Renowned French-Armenian artist Jean Kazandjian will present his latest collection, Best of Both Worlds: An Exhibition of the Collected Works of Jean Kazandjian, hosted at the Embassy of Armenia in Washington, D.C. as part of the D.C. Francophonie Festival, which runs from Sunday, March 6 through Friday, March 31. The exhibit will be on public display every Friday beginning Friday, March 17 through Friday, April 7. For public exhibition hours, contact Anita Issagholyan with the Embassy of Armenia at armembassyusa@mfa.am.
“Jean Kazandjian has succeeded for decades in representing the best of both worlds by the intricate melding of Armenian and French culture and history throughout his art practice. Kazandjian’s thought provoking and optimistic critiques on society are articulated through the surrealistic tradition which he so ardently preserves. Jean has created his own magnificent universe through this art–one that encompasses many exciting worlds within it and leaves his viewers fulfilled and nostalgic,” expressed Ambassador Grigor Hovhannissian, of the Embassy of Armenia.
Jean Kazandjian’s origins and education brought him into contact with three different cultures. His roots are in the Armenian tradition, his high school education introduced him to French culture, while his years spent at university opened him to the influence of the English-speaking world. These various influences have combined to foster in his work the qualities of patience and sensibility, knowledge and wisdom.
After his “freshman arts” year in 1960, Kazandjian was unanimously awarded the fist prize for his submission in a special competitive exhibition for tapestry, organized by the Sursock Museum of Beirut in 1962. Spurred on by his desire to become familiar with the techniques and the materials peculiar to the cultural world in which he had grown up, he embarked on studies in design. In 1968, he gained a master’s degree from ENSAD in Paris, a well-known publicly funded school for applied arts. In the aftermath of the political and social turbulence of 1968 Paris, Kazandjian came to a clearer sense of his capacities as an artist. The beginning of his career as a painter can thus be located in the year 1969. Recognition of Kazandjian’s talent in the Paris art world was immediate.
The late sixties and early seventies was a period during which he met painters as remarkable and as diverse as Giorgio de Chirico, Salvador Dali, Leonardo Cremonini, Francis Bacon and Alexander Calder. The effect of this exposure to such a diversity of influences and artistic projects was to consolidate his sense of the need to remain faithful to the artistic interrogations proper to him.

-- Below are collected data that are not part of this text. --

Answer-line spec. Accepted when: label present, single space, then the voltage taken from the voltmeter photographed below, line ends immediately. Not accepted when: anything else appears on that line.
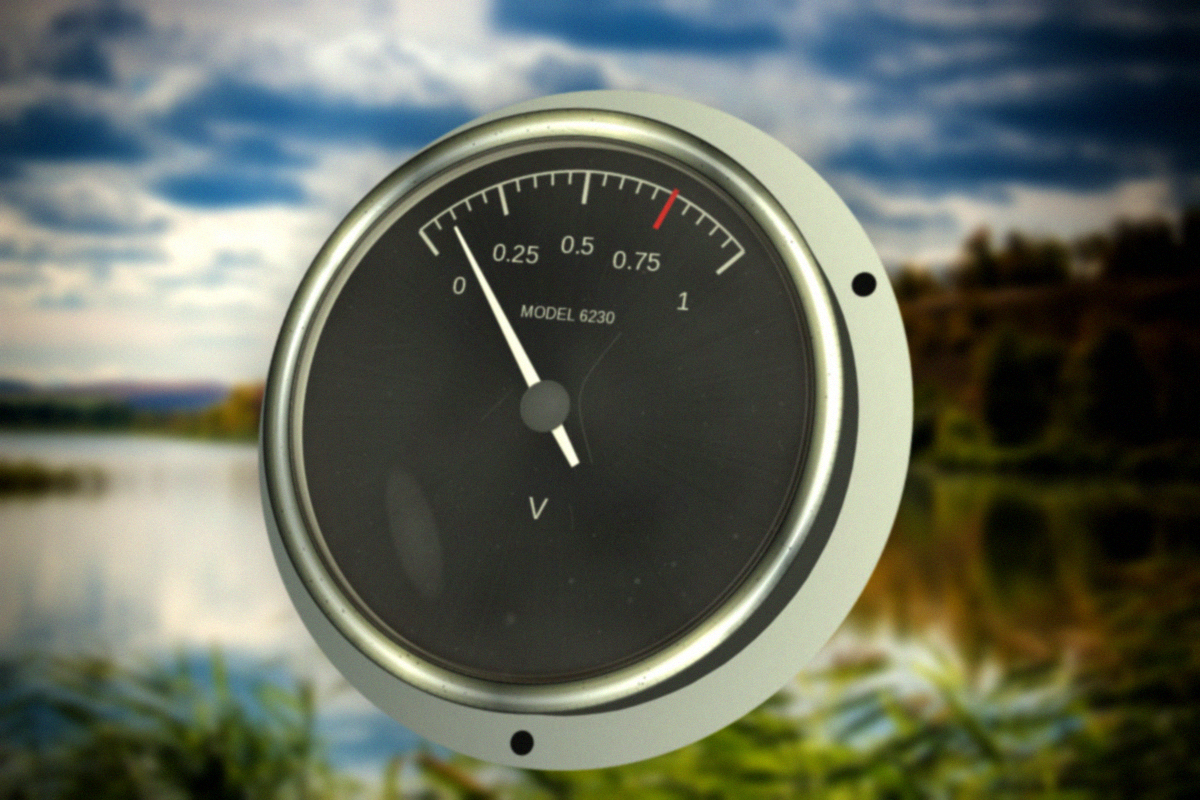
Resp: 0.1 V
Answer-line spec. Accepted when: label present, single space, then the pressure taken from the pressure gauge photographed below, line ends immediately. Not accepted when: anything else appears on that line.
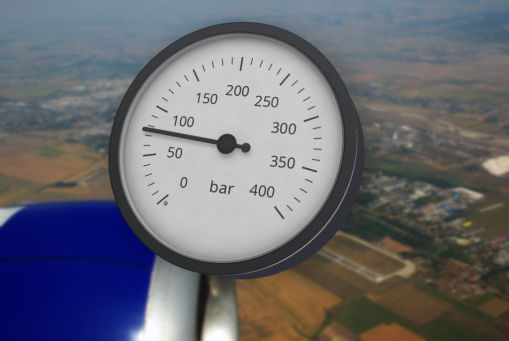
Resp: 75 bar
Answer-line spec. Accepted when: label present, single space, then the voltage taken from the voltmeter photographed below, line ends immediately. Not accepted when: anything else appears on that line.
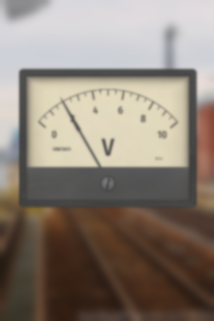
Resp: 2 V
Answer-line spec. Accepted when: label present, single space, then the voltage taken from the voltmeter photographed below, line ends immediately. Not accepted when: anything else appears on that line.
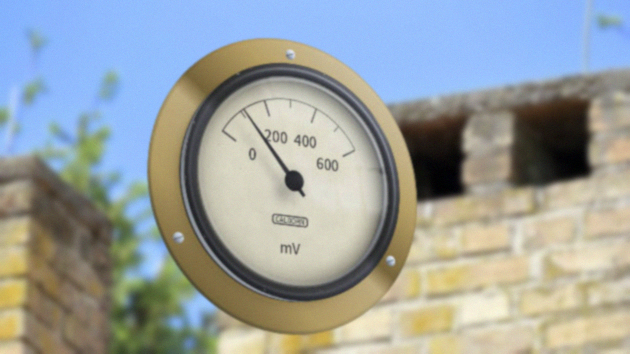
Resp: 100 mV
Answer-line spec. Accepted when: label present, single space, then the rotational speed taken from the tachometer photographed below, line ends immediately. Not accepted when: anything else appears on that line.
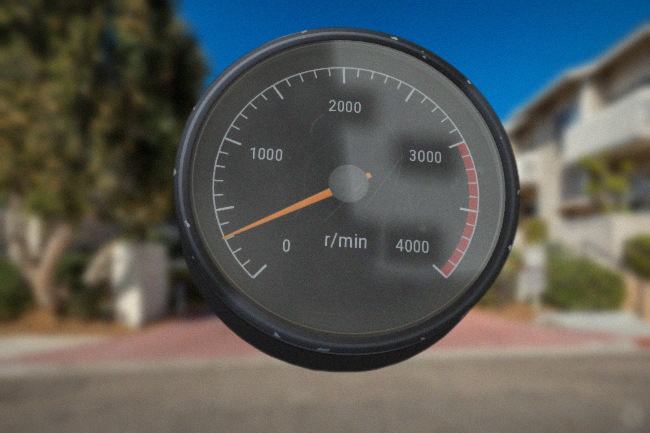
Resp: 300 rpm
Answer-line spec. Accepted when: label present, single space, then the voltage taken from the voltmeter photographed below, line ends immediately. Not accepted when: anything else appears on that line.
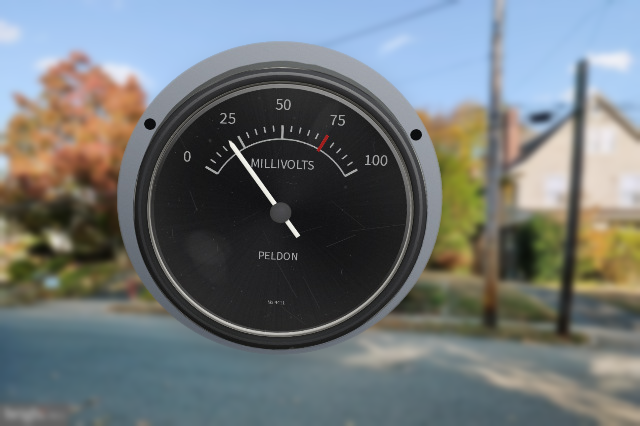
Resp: 20 mV
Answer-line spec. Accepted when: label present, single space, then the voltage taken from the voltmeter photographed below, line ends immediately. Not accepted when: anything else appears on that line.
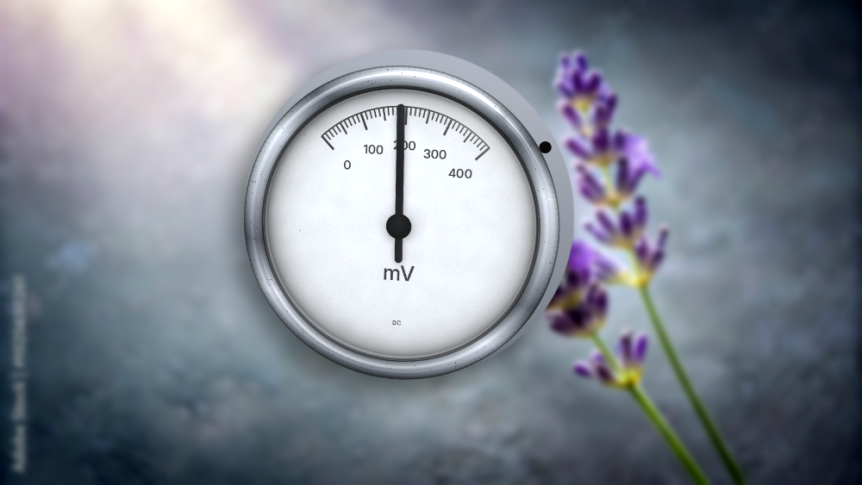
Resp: 190 mV
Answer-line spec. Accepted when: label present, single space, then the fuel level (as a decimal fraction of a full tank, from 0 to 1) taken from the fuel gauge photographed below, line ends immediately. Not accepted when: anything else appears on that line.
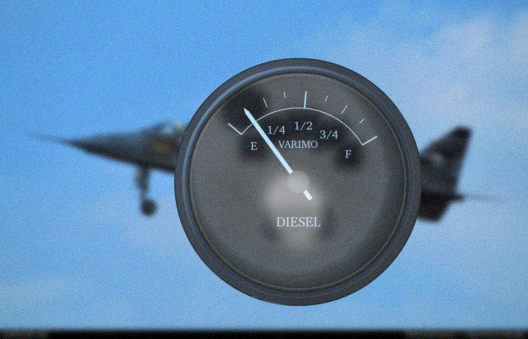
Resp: 0.125
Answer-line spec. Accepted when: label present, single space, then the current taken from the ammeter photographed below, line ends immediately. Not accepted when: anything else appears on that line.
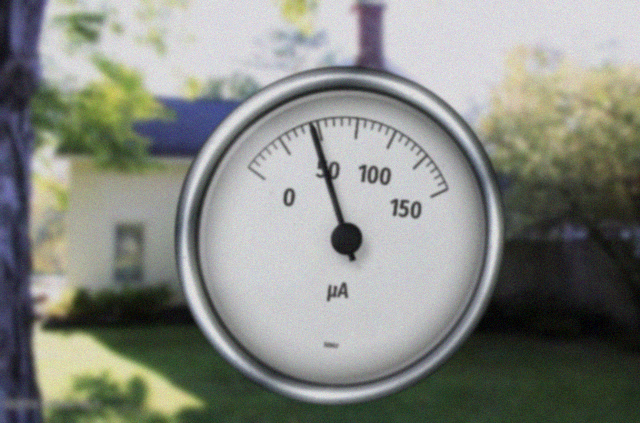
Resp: 45 µA
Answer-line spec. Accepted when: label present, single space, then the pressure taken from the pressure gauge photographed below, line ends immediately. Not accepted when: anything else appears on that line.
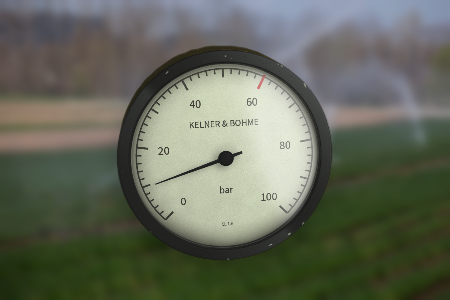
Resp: 10 bar
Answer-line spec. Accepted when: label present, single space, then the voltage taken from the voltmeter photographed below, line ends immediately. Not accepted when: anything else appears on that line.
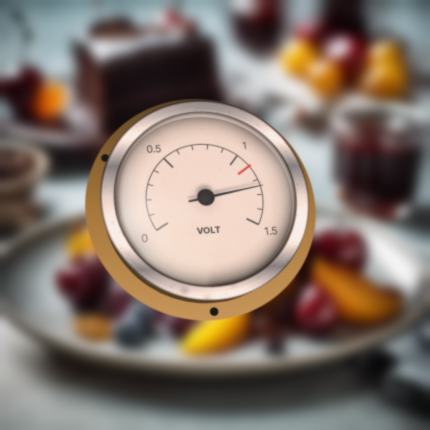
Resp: 1.25 V
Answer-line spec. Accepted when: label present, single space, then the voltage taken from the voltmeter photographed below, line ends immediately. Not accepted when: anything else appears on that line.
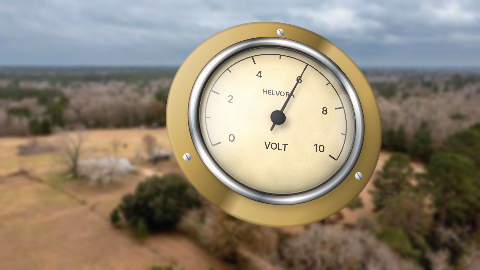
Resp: 6 V
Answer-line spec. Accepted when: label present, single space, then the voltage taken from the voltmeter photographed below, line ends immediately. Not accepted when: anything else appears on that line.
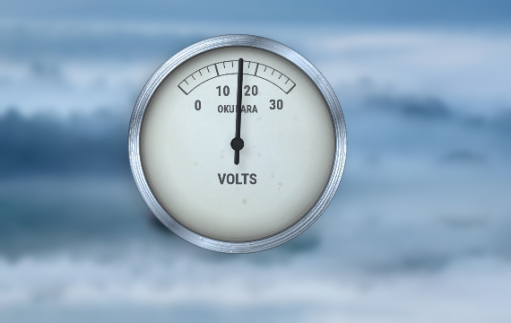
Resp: 16 V
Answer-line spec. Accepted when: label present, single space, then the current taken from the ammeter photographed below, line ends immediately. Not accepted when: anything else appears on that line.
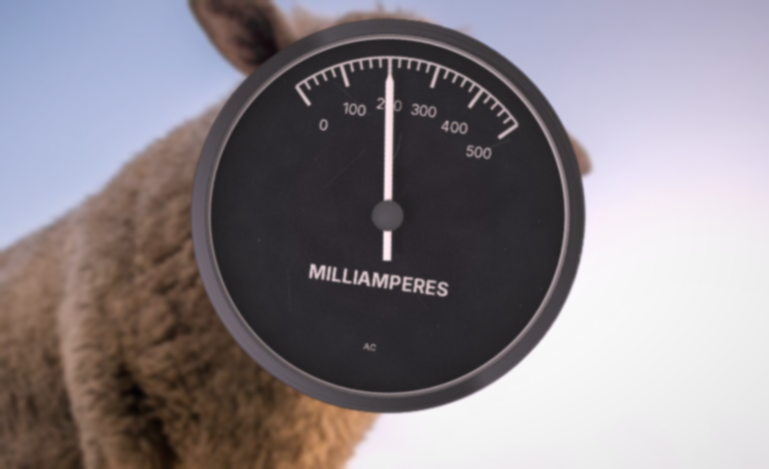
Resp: 200 mA
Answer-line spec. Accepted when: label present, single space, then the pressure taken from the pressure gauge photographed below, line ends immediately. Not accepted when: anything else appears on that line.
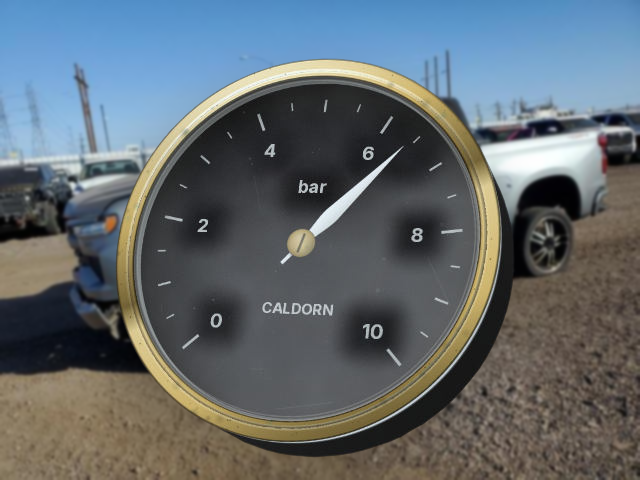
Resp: 6.5 bar
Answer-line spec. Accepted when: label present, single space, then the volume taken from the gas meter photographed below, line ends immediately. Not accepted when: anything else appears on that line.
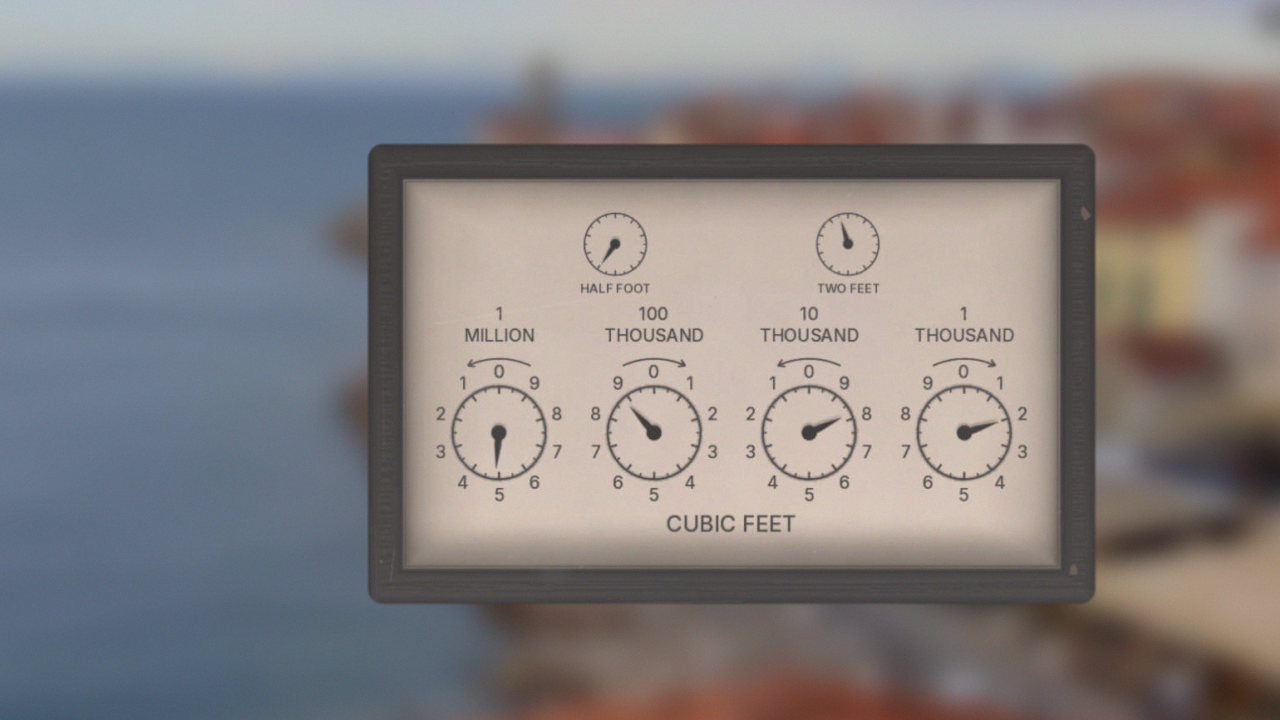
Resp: 488200 ft³
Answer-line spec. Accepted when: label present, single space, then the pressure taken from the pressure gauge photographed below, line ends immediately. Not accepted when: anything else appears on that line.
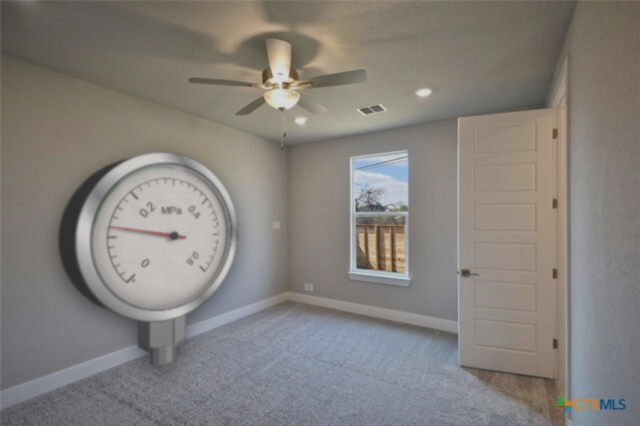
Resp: 0.12 MPa
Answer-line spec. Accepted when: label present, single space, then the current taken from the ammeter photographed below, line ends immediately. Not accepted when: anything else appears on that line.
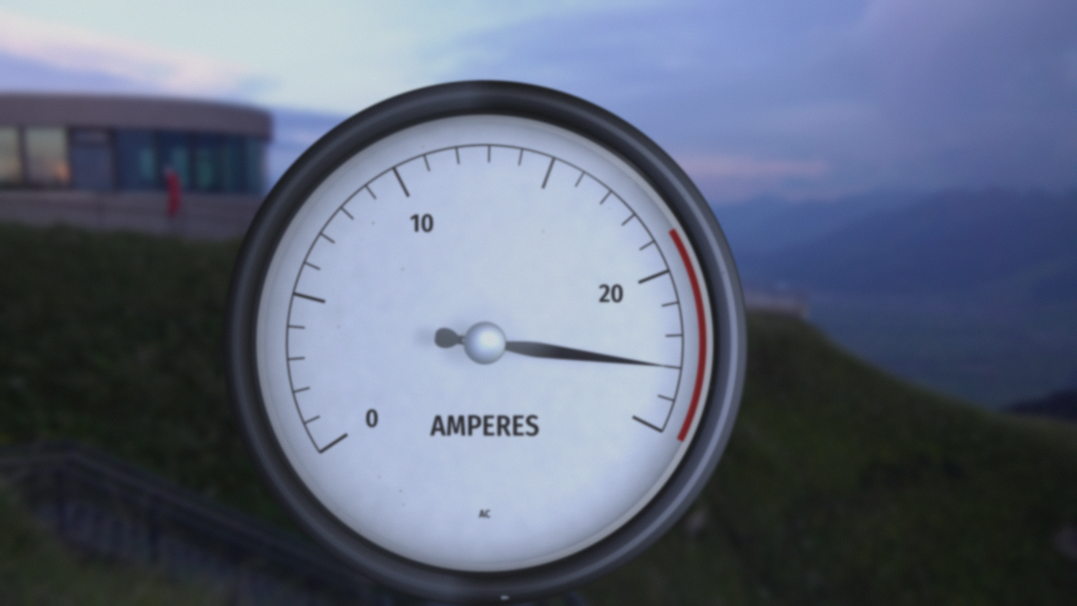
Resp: 23 A
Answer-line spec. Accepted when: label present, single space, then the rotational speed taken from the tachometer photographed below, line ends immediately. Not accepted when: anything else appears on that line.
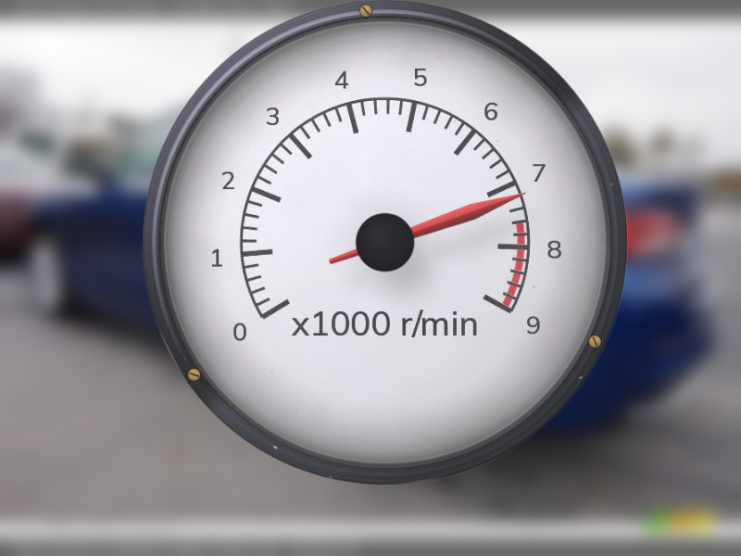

Kazandjian has exhibited his works in several European countries and also in Canada and the United States.
A native of Beirut, Lebanon, Kazandjian relocated to Paris, France in his early twenties, where his reputation flourished and he became prominent both in Paris and internationally. He has exhibited his work at many of the world’s most notable galleries, including the legendary Furstenberg Gallery in Paris, and alongside fellow influential surrealist artists including Hans Bellmer, Giorgio de Chirico, Wifredo Lam and Salvador Dalí, to name a few. Today, Kazandjian splits his time between Los Angeles and Paris. He is still considered one of the most avant-garde and venerable figures of the post-surrealist era.